Visual balance is essential to good design because it provides a sense of unity, order, and equilibrium. Designs need to visually “hold together” in order to feel complete and congruent. The visual weight of objects, space, and color should be equally distributed across the design to achieve balance.



Balance is the equal distribution of visual weight in a design. Think of standing on one foot; you can adjust your core, arms, and other leg into different positions to keep from falling. Two forms of balance are symmetrical and asymmetrical. Symmetrical balance is created by repeating the reverse of a design on the opposite side of an axis. Think of it as mirroring the image on the other side. Asymmetrical balance is created by elements that are of equal weight but not identical to each other.


Symmetrical Balance

Elegant. Formal. Conservative.


Asymmetrical Balance

Abstract. Tension. Contrast.

Design Theory - Asymmetrical.jpg

Radial Balance

Circular. Centered. Focused.


Crystallographic Balance

Mosaic. Repetition. Balance.



Using visual hierarchy allows your content to be scanned while communicating the relative importance of different parts. It is likely that you are already demonstrating some form of hierarchy by using headers, paragraphs, and bullet points. Use hierarchy to move the eye from the most important elements to the least.

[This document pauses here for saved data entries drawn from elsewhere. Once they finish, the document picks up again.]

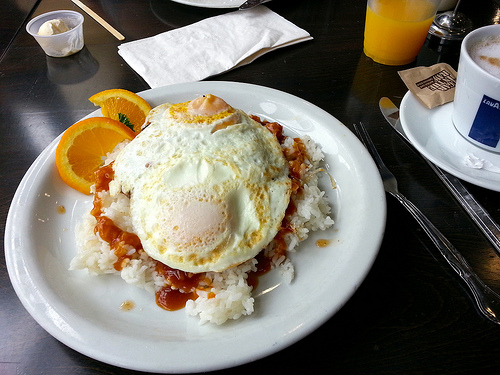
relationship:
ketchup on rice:
[95, 114, 306, 309] [70, 115, 337, 324]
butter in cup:
[36, 17, 80, 55] [26, 9, 85, 60]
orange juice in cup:
[363, 3, 436, 66] [365, 1, 442, 70]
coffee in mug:
[469, 33, 500, 77] [454, 25, 500, 153]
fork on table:
[350, 119, 499, 323] [4, 4, 494, 368]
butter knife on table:
[377, 96, 500, 246] [4, 4, 494, 368]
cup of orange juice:
[365, 1, 442, 70] [363, 3, 436, 66]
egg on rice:
[105, 92, 293, 273] [70, 115, 337, 324]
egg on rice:
[130, 147, 293, 272] [70, 115, 337, 324]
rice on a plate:
[70, 115, 337, 324] [2, 80, 388, 373]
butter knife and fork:
[377, 96, 500, 246] [350, 119, 499, 323]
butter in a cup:
[36, 17, 80, 55] [26, 9, 85, 60]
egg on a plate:
[105, 92, 293, 273] [2, 80, 388, 373]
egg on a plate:
[130, 147, 293, 272] [2, 80, 388, 373]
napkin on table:
[117, 5, 312, 90] [4, 4, 494, 368]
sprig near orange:
[116, 112, 136, 131] [56, 115, 139, 195]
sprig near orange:
[116, 112, 136, 131] [89, 87, 152, 136]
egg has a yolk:
[105, 92, 293, 273] [169, 93, 237, 124]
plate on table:
[2, 80, 388, 373] [4, 4, 494, 368]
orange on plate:
[56, 115, 139, 195] [2, 80, 388, 373]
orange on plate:
[89, 87, 152, 136] [2, 80, 388, 373]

Space is the area the design will take place on. It can be used to show depth and perspective, and imply a three-dimensional image on a two-dimensional area. For example, two objects that are different sizes. The larger image appears closer than the smaller image. You can use space to create emphasis and hierarchy. White space is just as important as the objects in the design; it helps direct the eyes of the viewer. The more space there is around an object, the easier it is to notice. You can also use white space to give the eyes a rest, allowing the viewer to absorb the meaning and intention of something.



Contrast emphasizes the differences between elements in a design. Contrast can be created with color, size, type, space, and other elements. It is another way to direct focus, create organization, and invoke impact. A good use of high contrast is between the color of your text and the background. It makes your copy readable. If there is an element that is less important, you can use low contrast so it is not emphasized.